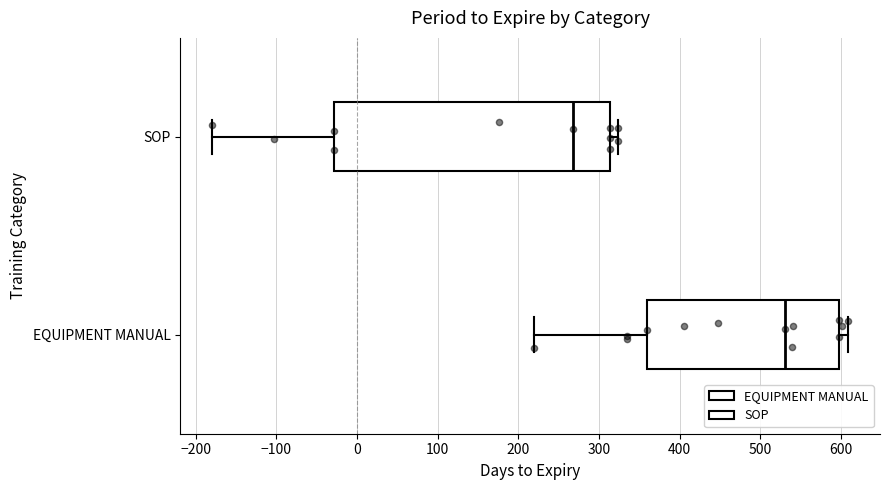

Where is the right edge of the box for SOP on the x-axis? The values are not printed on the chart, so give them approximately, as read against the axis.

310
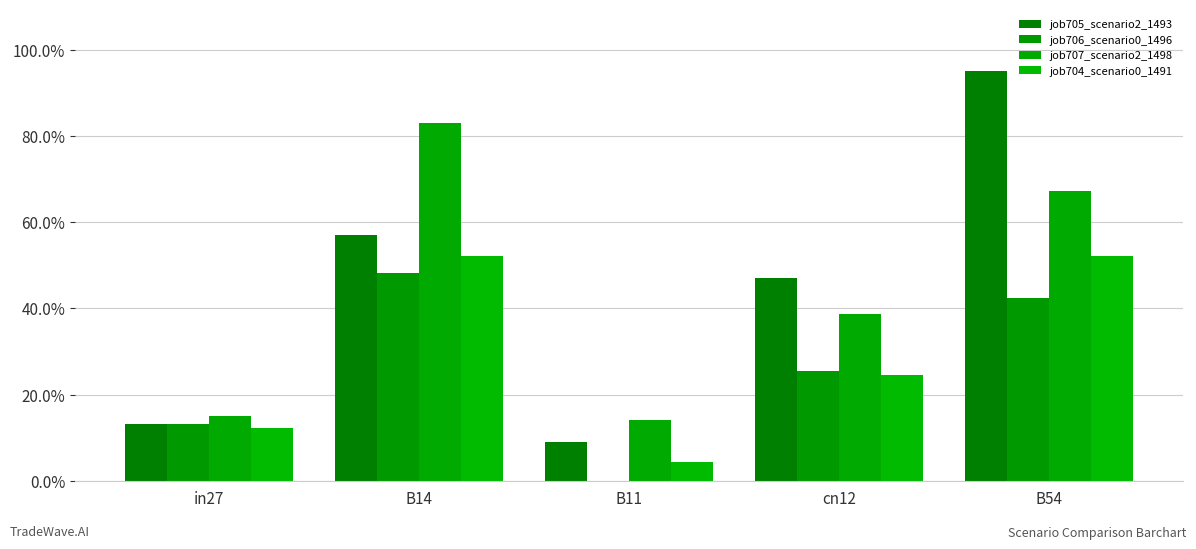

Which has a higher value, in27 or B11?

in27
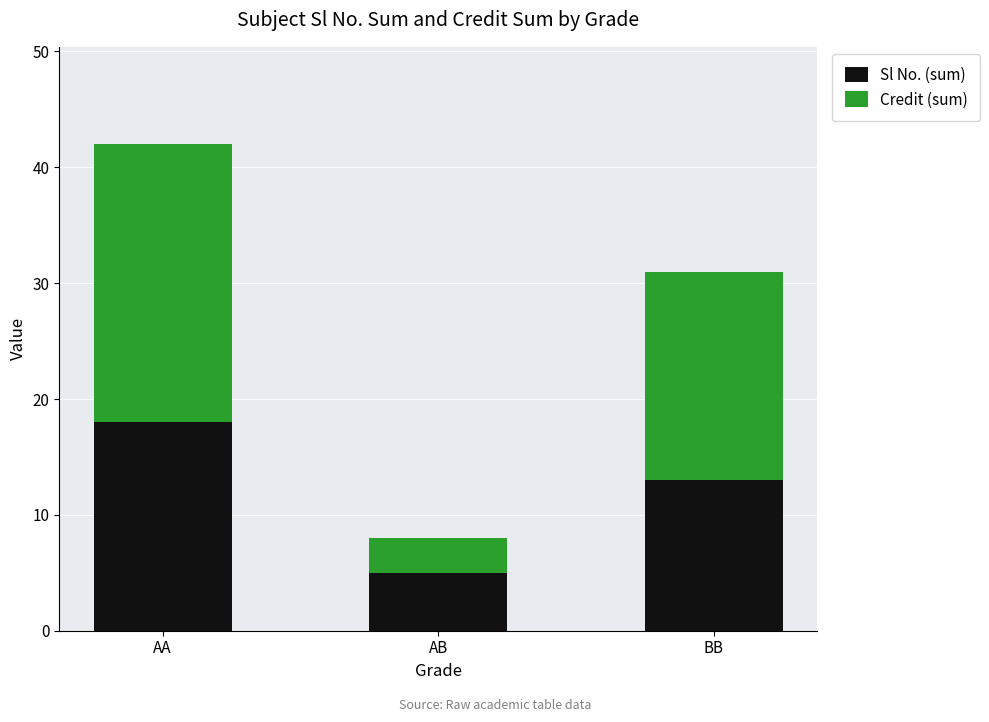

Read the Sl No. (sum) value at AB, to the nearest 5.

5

_____

Reproduce every line of the records above word for word, leaving out the pictures.

Solution to the exercise:
Where is the right edge of the box for SOP on the x-axis? The values are not printed on the chart, so give them approximately, as read against the axis.

310

Which has a higher value, in27 or B11?

in27

Read the Sl No. (sum) value at AB, to the nearest 5.

5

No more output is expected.